Thursday, February 17, 2011

I am not a good person. My stomach turns everytime I hear the door from the garage open. My husband is coming in. No he is not abusive but his needs make me cranky. It's not his fault - that's why I am not a good person. Even as I write this I feel SO guilty-like the marriage police is going to come busting through the front door and take me away for even dare thinking such terrible thoughts. Because of his illness he NEEDS me to help him with just about everything and I feel used and overextended, but that's not right. I should be compassionate and caring. I am one of those people who believe we pretty much reap what we sow. So I try my hardest to be nice and accommodating, but I know my attitude just stinks most of the time.

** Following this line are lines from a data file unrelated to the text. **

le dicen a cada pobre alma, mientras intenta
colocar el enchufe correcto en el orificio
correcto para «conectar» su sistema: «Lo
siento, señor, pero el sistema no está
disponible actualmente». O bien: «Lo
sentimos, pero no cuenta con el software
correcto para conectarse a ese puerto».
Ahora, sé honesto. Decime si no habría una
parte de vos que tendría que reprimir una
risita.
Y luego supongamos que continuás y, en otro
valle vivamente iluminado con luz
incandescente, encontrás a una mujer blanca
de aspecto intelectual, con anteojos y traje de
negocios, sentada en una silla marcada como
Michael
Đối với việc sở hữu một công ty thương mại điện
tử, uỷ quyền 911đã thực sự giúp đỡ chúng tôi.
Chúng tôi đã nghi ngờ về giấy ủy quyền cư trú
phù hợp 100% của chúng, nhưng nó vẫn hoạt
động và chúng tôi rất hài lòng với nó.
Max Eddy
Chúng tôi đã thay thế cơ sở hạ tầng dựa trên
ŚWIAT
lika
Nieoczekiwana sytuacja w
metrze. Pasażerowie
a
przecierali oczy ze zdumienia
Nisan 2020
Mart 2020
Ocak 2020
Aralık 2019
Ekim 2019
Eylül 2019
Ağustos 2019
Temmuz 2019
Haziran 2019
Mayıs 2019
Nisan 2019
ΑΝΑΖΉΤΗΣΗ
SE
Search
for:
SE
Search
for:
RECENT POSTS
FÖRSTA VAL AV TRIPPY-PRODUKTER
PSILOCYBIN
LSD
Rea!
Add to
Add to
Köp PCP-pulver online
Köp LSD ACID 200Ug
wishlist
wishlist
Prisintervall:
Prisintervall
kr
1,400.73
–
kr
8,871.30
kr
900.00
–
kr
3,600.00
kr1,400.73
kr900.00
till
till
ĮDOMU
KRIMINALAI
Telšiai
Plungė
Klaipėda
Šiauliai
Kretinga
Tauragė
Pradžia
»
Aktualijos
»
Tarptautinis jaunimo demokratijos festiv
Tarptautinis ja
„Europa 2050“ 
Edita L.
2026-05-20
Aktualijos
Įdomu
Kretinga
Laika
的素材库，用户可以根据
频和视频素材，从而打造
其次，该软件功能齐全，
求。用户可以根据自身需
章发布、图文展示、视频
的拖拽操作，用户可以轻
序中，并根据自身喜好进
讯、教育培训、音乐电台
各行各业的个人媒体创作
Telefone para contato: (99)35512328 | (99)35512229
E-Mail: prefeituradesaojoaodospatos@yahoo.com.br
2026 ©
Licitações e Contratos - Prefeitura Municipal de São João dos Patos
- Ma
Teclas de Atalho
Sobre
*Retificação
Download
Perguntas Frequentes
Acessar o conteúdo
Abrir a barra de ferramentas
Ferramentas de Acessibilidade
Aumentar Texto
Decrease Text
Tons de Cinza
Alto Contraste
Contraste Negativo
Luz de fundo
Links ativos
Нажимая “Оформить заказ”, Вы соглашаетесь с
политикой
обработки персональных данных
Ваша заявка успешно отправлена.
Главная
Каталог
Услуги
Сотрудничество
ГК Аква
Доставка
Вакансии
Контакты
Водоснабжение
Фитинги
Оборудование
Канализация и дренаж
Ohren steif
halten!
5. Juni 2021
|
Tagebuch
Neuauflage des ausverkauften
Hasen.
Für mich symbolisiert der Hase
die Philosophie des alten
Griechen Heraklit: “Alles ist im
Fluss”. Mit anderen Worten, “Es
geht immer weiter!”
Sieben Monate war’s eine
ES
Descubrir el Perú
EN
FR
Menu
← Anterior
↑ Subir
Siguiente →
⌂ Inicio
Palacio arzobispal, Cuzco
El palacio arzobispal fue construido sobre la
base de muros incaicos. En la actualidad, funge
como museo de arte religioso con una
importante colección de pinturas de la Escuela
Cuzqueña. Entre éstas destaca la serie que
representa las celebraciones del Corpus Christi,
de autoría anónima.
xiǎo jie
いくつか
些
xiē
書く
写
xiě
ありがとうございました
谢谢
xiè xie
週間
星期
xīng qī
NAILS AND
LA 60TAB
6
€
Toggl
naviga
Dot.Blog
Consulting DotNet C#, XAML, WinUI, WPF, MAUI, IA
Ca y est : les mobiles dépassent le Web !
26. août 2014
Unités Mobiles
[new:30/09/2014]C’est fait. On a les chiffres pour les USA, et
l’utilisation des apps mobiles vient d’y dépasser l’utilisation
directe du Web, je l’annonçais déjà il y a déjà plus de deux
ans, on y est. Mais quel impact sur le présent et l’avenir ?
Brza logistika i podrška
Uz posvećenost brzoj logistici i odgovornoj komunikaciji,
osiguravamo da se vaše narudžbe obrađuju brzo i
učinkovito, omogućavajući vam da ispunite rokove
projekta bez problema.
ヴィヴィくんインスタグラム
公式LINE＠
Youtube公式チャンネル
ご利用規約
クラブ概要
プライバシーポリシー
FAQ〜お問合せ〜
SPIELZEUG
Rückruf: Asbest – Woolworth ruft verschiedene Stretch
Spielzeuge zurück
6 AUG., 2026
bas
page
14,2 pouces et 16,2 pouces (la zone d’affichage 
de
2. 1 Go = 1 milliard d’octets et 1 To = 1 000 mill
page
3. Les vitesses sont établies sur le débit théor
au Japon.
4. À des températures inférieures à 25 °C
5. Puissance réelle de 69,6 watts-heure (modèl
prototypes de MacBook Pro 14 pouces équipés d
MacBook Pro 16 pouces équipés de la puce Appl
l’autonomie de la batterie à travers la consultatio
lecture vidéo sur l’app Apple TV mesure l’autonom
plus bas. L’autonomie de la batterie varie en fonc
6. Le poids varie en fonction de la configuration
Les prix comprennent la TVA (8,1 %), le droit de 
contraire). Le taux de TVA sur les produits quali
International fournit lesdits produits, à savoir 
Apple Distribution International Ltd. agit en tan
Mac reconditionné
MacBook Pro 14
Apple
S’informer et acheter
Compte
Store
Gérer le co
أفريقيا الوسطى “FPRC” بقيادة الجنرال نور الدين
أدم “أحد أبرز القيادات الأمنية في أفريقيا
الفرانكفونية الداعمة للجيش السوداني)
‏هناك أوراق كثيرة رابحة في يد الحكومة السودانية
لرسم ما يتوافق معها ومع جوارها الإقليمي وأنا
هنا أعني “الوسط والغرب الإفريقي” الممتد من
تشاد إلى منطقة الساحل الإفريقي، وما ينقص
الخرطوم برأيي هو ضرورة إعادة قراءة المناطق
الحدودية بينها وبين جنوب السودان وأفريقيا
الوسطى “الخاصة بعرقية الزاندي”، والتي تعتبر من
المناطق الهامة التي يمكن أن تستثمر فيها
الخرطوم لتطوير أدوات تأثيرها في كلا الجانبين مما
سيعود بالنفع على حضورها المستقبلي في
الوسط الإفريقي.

If I eat something he eats the same thing, if I being home snacks or sweets he eats them before I can. The thing is he didn't used to be this way, now I think he just can't think for himself so he follows me, but it's annoying.

Saturday, August 21, 2010

Crying

I don't want to cry anymore. Lately all I have wanted to do is cry, cry, cry. But I am going to change that. I am vowing to look at the a more positive side of life. I didn't used to be so sad - believe it or not, I actually was a "fun" person to be around. Something changed. My daily environment just sucks the life right out of me and I can't change that, but I can change how I let it affect me. (is it affect or effect I never know which) So for the last few days I have been trying hard to not let negative, ugly thoughts creep into my head. I have been consciencely trying to keep my thoughts light and thankful. Thankful for all that I do have and thankful that I know God has a plan even if I don't. I'll let you know how I'm doing..

Monday, August 16, 2010

Routines

I do better on a routine. When I don't have a routine I tend to do a lot of nothing. Not because I'm lazy, but because I procrastinate. If I don't have a time schedule, I find myself wasting a lot of time, instead of using it to get things done and then I slip into a pity party or worse, I get angry. I work best when I am in a time crunch. Now that may sound crazy scary to someone who has their daily-weekly-monthly schedule all neatly written out in their planners. Give me 45 minutes before a party and I'm doing my best work, wrapping and designing something unique and special. If I have 4 days - nothing. Give me 15 minutes before we have to leave and I'm pickin my best outfit and creating a new hairdo - 5 days - nothing.

When I have a routine like during the school year, that works great for me. I know what I'm doing from 6:30-8:30 am and again from 2:30-3:30 pm. I know that between those times I have to get certain things done. Things that I can't do when kids are around. I know what my time periods are. I know what to expect. I love summer, but it's too much free time for me. I need routine to survive.